詳細リスク分析とは、リスク分析手法のひとつで、情報資産に対して資産価値・脅威・脆弱性・セキュリティ要件を体系的に識別・評価し、リスクの大きさを算出する手法です。
分析は「守るべき情報資産の洗い出し」から始まり、「情報資産の評価」「脅威の洗い出しと評価」「脆弱性の洗い出しと評価」「リスクの大きさの算出」「リスク基準との比較」という手順で進めます。各ステップを丁寧に実施することで、組織が抱えるリスクの全体像を精緻に把握することができます。
最大のメリットは、組織固有のリスクを網羅的かつ定量的に把握できる厳密なリスク分析が可能な点です。リスクの優先順位を明確にしたうえで、適切なセキュリティ対策を選定することができます。
一方で、分析に多大な時間・労力・専門知識が必要であることがデメリットです。そのため、すべての情報資産に一律に適用するのではなく、重要度の高い資産や領域に絞って実施するなど、他のリスク分析手法と組み合わせた運用が効果的です。
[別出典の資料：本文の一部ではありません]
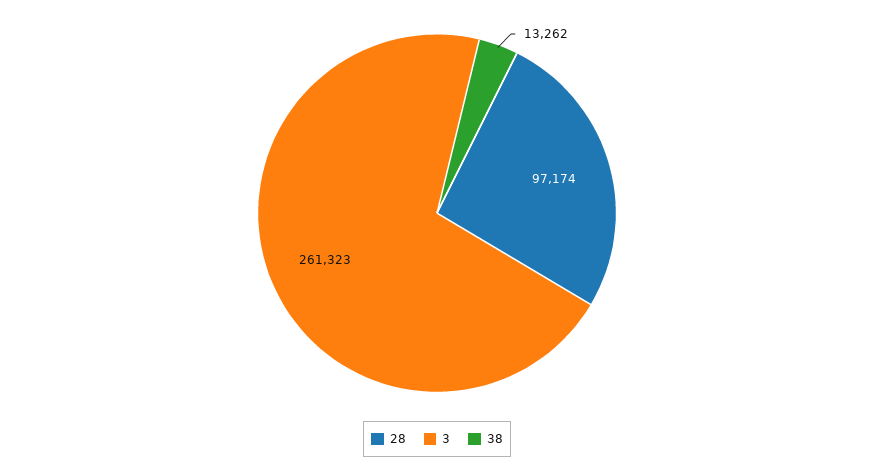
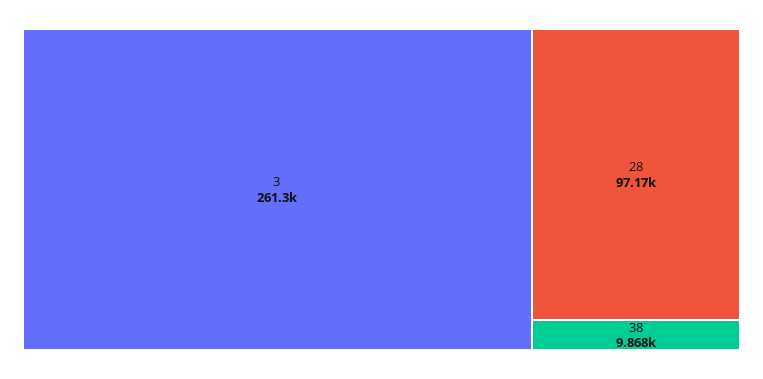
38: 13262 -> 9868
ISMSにおけるリスク分析手法の一つである”詳細リスク分析”で行う作業はどれか。
| ア | 情報セキュリティポリシーの作成 |
| イ | セーフガードの選択 |
| ウ | リスクの評価 | エ | リスクの容認 |
答え:ウ
ア:情報セキュリティポリシーは作成しません。イ:セーフガードはリスク対応で行います。エ:容認はリスク対応で行います。